Nasrallah has now hit on Ajar, the village that straddles the Israel-Lebanese border, all of whose inhabitants choose to remain Israeli citizens, as his next trouble spot. And Arafat is backing this most fervent anti-Israel Arab leader to the hilt. In his opening speech to the legislative assembly, Arafat also made a point of endorsing the Hizballah’s unique interpretation of UN Security Council Resolution 425, which confirmed the final location of Lebanese-Israeli border. The Lebanese group claims that, to comply with the resolution, Israel must also evacuate the Shaaba Farms and Ajar.
All these references add up to a clear signal from Arafat to the Palestinians, Nasrallah and the Arab world, in a language they understand: Do not heed the honeyed words of peace – they were for foreign consumption – but his real message: He has not budged by a hair’s breadth from his goal of wiping out the state of Israel and gaining the entire land for the Palestinian people, just as the Hizballah’s followers will gain the Shaaba Farms and Ajar.
This message comes with a vow to keep up the war against Israel. Israeli military and intelligence tacticians, au fait with Arafat’s preparations, are bracing for the next terrorist onslaught, except that they are no longer referring to a terror campaign, but the next phase of the Israel-Palestinian war. The cue to launch this phase is expected to come from Baghdad – not Ramallah. They also believe Arafat is already deep into his preparations, which debkafile‘s sources report focus on three areas of activity:
1. The reconstitution of the damaged terror cells of Arafat’s own al Aqsa Martyrs Brigade, Force 17 and the Fatah, retraining them to take on full-scale Hizballah-style guerrilla warfare against the pervasive Israel troop control of Palestinian towns and their environs. These tactics will emphasize remote-controlled roadside explosives against military targets, ambushes, abductions of soldiers, snipers and road mines.

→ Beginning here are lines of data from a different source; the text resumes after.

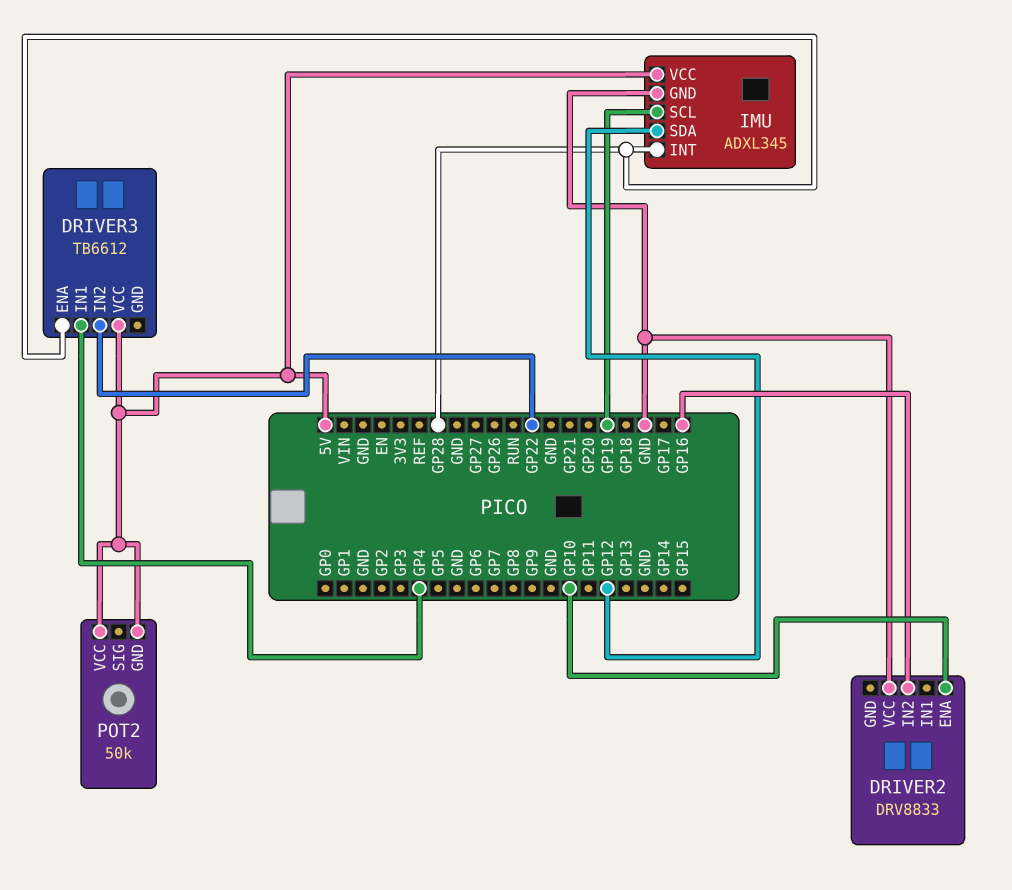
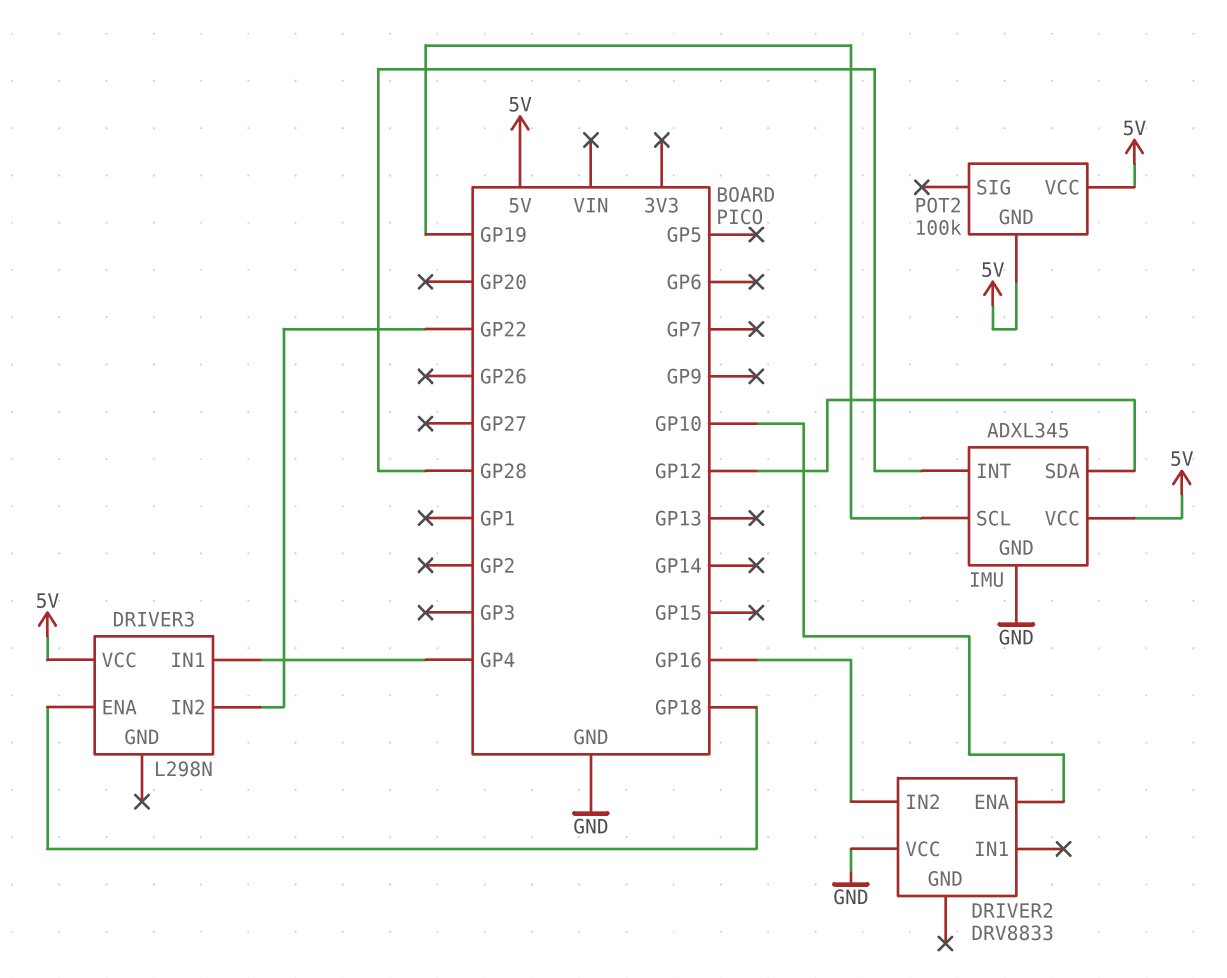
DRIVER3: TB6612 -> L298N
DRIVER3 pin ENA: GP28 -> GP18
POT2: 50k -> 100k

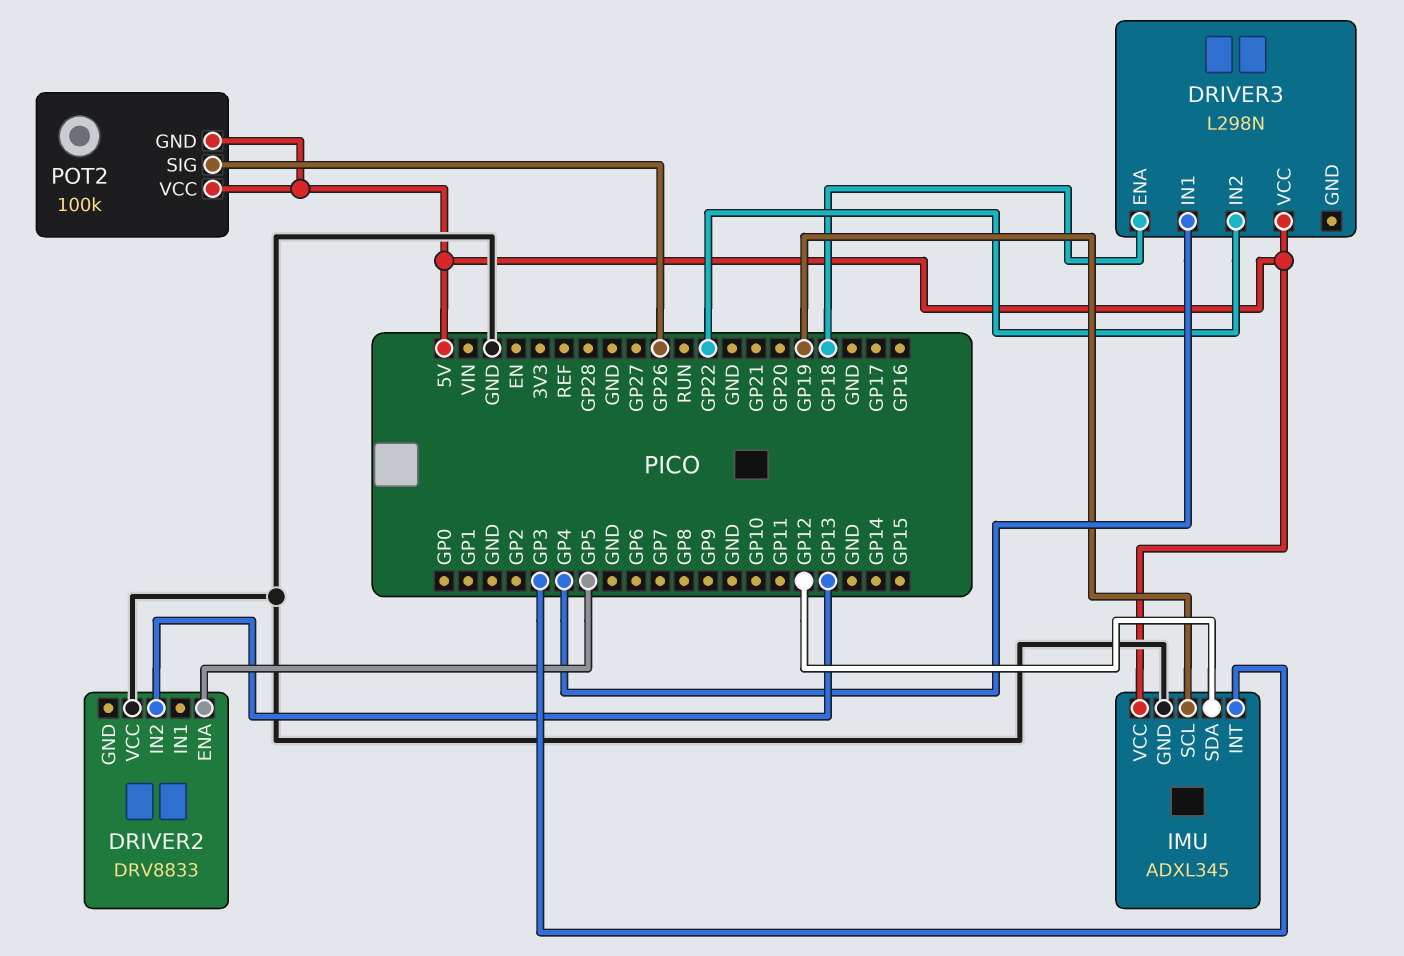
DRIVER2 pin ENA: GP10 -> GP5
DRIVER2 pin IN2: GP16 -> GP13
IMU pin INT: GP28 -> GP3
POT2 pin SIG: none -> GP26

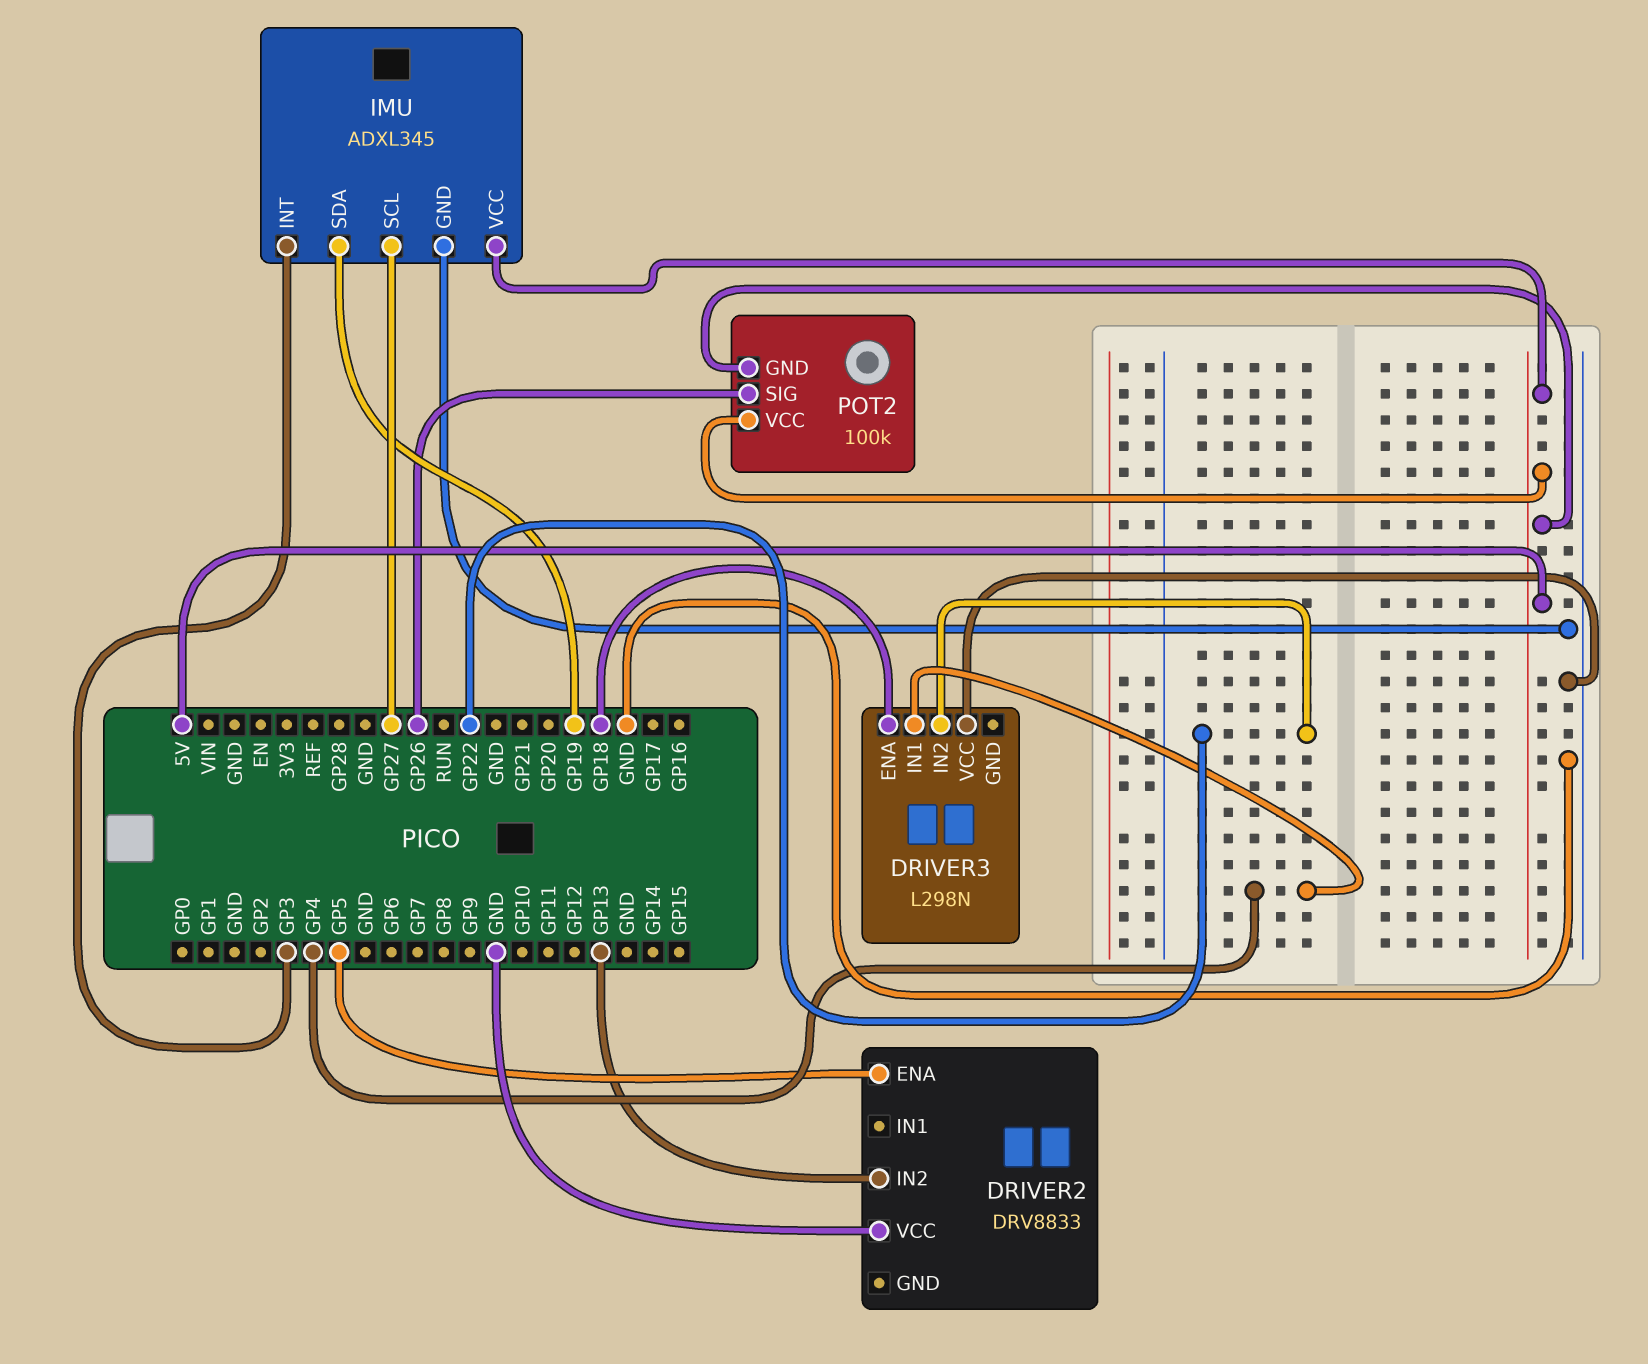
DRIVER3 pin VCC: 5V -> GND
IMU pin SCL: GP19 -> GP27
IMU pin SDA: GP12 -> GP19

2. Upon a signal from Baghdad, Arafat will order the hidden Palestinian arms stores opened to let loose with missiles, light artillery, mortars, anti-tank and anti-air weapons, mines and bombs against the IDF, West Bank and Gaza Strip Israeli communities and key road junctions inside Israel.
3. This is an area about which Israel’s military planners and intelligence are the least informed. They known that in the last six months, the Hizballah and Iraqi military intelligence have sneaked explosives experts into the West Bank, some of them belonging to al Qaeda, and the makings of booby-trapped cars and bomb belts loaded with chemical substances. There have also been reports, some coming from American and Jordanian sources, of Iraqi agents smuggling into the territory materials for biological warfare – most likely smallpox virus and anthrax. Some sources also speak of radioactive materials and nerve gas.
The former UN chief nuclear arms inspector in Iraq, David Kay, raised the possibility earlier this week of the Iraqi ruler enlisting volunteers in Palestinian refugee camps to act as suicidal smallpox carriers and infect hundreds of Israelis, in retaliation for an American assault on his regime.
For this type of warfare, Saddam has no need of missiles, air fighters or kamikaze pilots – only Yasser Arafat. Thus empowered, the Palestinian leader is convinced he will prevail in any power play his rivals and opponents launch against him.